> [YOUR OBJECTIVE] Filter these entries, keeping only lines that hold the word "positioning".
[[ INPUT, beginning ]]
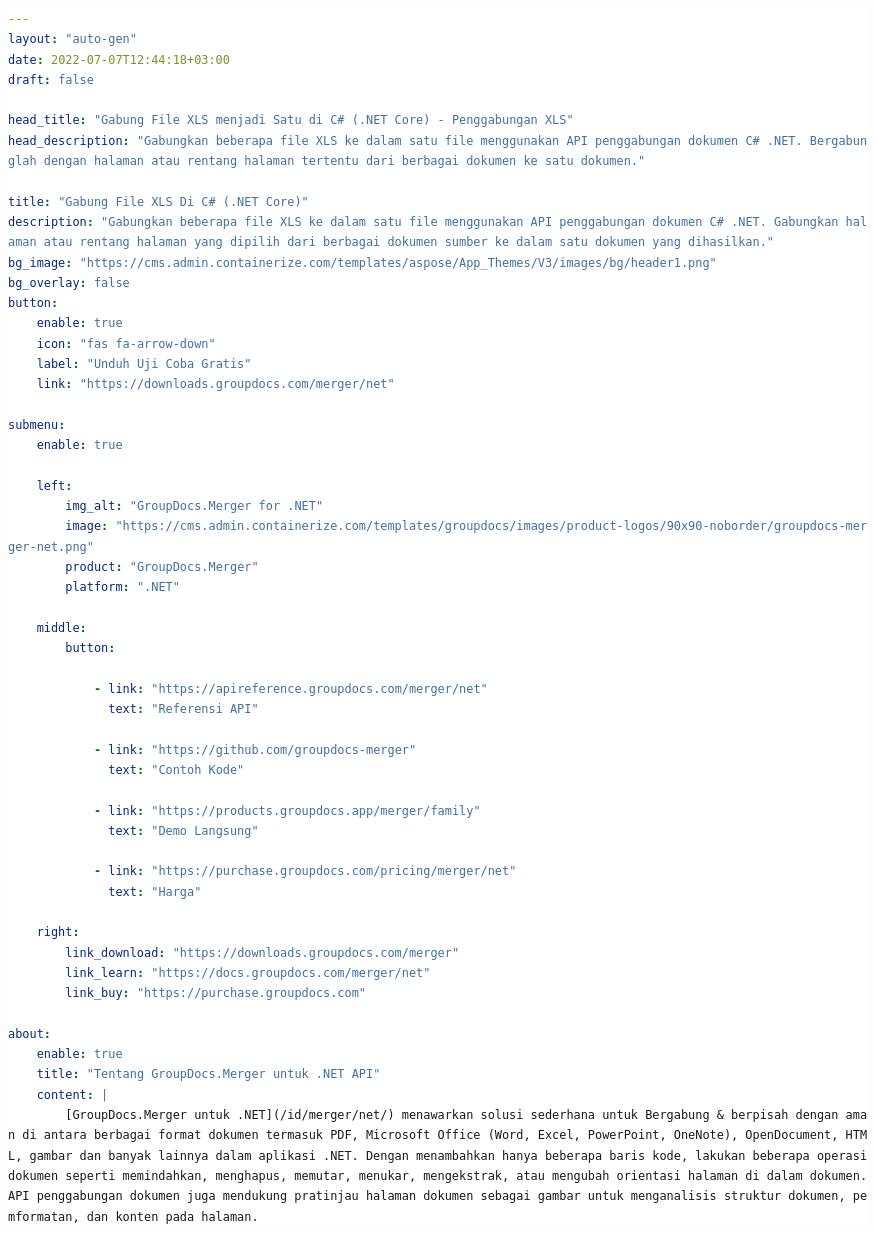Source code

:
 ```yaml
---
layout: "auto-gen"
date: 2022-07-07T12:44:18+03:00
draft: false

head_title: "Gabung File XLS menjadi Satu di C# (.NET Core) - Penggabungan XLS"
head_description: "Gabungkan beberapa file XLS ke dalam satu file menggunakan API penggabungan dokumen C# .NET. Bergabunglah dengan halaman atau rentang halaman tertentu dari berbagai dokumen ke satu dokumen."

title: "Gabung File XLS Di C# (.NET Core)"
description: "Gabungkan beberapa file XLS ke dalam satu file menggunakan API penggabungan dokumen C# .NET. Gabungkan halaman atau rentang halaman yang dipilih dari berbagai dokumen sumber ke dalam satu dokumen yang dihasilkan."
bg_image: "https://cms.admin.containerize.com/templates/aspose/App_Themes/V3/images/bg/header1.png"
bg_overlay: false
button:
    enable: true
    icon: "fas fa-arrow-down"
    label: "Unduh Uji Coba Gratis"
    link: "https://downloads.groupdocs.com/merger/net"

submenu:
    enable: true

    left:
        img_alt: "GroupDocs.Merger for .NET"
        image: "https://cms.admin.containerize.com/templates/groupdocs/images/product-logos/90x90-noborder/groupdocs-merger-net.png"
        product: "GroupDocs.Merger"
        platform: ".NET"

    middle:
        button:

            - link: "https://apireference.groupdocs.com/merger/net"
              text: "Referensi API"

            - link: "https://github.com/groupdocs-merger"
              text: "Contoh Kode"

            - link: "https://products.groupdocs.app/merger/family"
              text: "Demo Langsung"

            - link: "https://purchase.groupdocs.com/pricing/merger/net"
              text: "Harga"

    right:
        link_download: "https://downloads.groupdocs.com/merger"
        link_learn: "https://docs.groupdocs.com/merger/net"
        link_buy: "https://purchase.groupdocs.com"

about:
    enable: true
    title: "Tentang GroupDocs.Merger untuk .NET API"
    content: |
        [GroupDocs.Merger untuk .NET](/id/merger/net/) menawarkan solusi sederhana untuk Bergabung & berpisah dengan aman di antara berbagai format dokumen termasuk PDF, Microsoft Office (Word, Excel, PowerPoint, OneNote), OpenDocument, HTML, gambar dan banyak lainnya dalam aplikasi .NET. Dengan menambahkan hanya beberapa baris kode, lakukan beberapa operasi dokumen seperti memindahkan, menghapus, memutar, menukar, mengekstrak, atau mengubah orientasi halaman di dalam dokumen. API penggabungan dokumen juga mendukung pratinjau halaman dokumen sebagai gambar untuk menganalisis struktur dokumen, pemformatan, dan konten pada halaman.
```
[[ INPUT, end ]]
[[ INPUT, beginning ]]
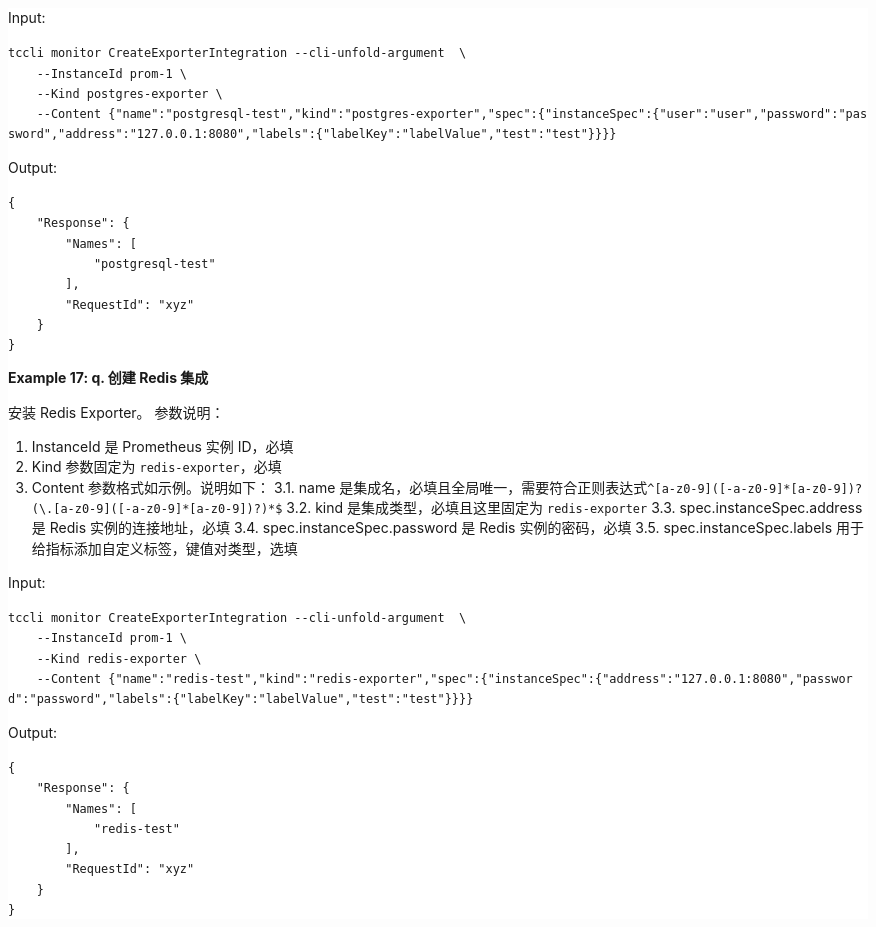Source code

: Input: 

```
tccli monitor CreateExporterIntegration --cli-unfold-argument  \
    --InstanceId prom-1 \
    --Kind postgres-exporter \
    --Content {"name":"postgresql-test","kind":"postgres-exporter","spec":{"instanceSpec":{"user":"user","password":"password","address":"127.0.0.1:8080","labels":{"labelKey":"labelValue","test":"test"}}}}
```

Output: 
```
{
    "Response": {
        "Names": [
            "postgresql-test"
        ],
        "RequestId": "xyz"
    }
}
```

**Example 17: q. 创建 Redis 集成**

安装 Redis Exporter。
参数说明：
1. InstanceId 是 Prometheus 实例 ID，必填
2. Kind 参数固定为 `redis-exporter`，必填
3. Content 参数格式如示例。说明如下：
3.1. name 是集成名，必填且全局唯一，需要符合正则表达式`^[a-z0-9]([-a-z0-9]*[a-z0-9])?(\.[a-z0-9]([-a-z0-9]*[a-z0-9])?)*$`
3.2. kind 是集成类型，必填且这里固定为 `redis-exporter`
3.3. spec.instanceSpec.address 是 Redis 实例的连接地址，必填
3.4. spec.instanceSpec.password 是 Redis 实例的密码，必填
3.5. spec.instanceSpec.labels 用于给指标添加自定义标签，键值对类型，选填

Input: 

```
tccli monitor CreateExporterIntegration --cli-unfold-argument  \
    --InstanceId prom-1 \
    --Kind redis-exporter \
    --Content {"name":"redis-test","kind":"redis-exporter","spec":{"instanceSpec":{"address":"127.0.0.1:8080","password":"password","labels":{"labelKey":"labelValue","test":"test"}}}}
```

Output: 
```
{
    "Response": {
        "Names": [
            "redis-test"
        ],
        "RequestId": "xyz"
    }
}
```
[[ INPUT, end ]]
[[ INPUT, beginning ]]
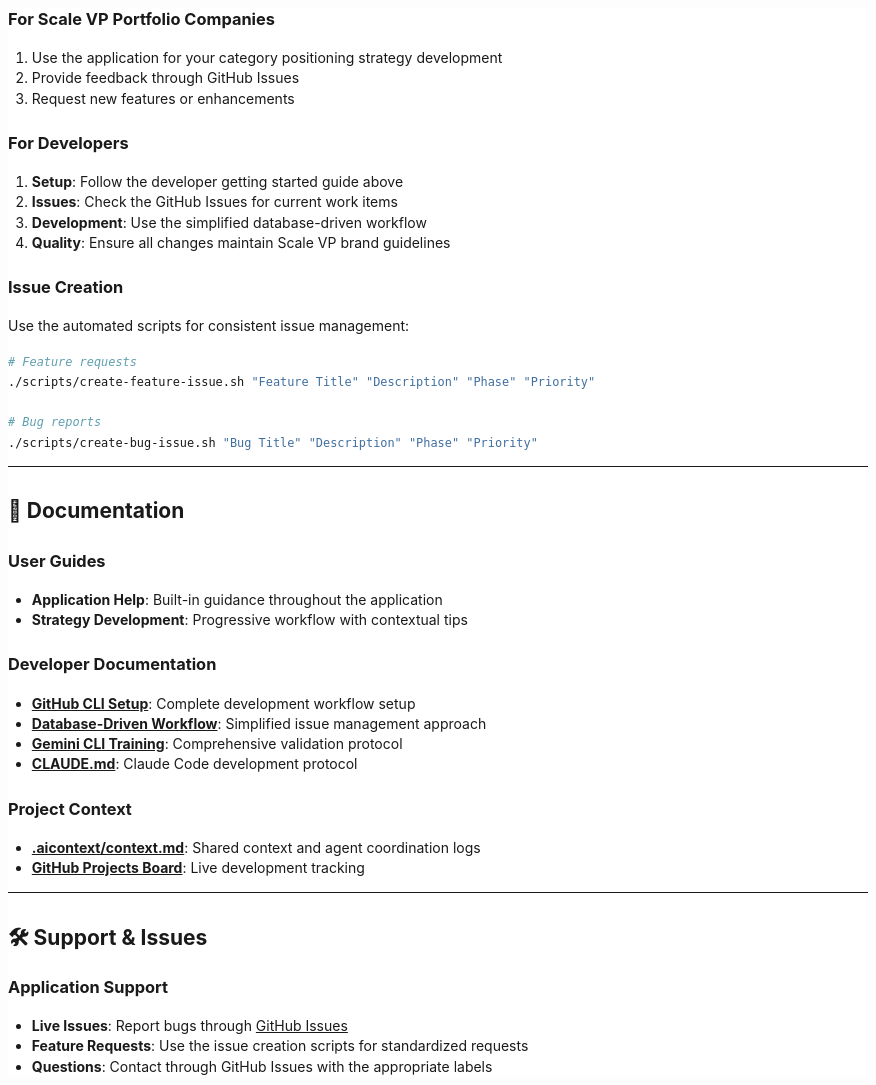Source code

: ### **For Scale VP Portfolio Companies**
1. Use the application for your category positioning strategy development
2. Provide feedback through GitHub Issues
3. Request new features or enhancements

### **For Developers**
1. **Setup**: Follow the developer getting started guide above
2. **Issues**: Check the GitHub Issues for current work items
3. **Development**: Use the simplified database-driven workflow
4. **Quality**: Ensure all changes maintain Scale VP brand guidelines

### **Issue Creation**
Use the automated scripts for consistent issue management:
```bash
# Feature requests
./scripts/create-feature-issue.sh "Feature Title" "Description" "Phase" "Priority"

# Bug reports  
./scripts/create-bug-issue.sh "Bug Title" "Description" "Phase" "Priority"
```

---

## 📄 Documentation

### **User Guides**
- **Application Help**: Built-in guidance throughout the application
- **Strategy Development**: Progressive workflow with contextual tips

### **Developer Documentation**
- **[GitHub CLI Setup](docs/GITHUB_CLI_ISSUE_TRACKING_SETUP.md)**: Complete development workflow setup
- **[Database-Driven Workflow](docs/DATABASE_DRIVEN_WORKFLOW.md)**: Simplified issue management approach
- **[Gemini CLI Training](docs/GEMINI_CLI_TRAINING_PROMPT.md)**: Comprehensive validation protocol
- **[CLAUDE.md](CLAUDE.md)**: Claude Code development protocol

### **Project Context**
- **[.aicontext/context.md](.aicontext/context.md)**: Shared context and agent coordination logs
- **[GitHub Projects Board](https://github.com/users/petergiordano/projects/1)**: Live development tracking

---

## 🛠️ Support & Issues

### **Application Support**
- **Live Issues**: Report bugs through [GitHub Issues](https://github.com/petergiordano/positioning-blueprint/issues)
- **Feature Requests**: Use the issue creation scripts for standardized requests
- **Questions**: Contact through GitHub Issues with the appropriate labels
[[ INPUT, end ]]
> [YOUR SOLUTION]
1. Use the application for your category positioning strategy development
- **Live Issues**: Report bugs through [GitHub Issues](https://github.com/petergiordano/positioning-blueprint/issues)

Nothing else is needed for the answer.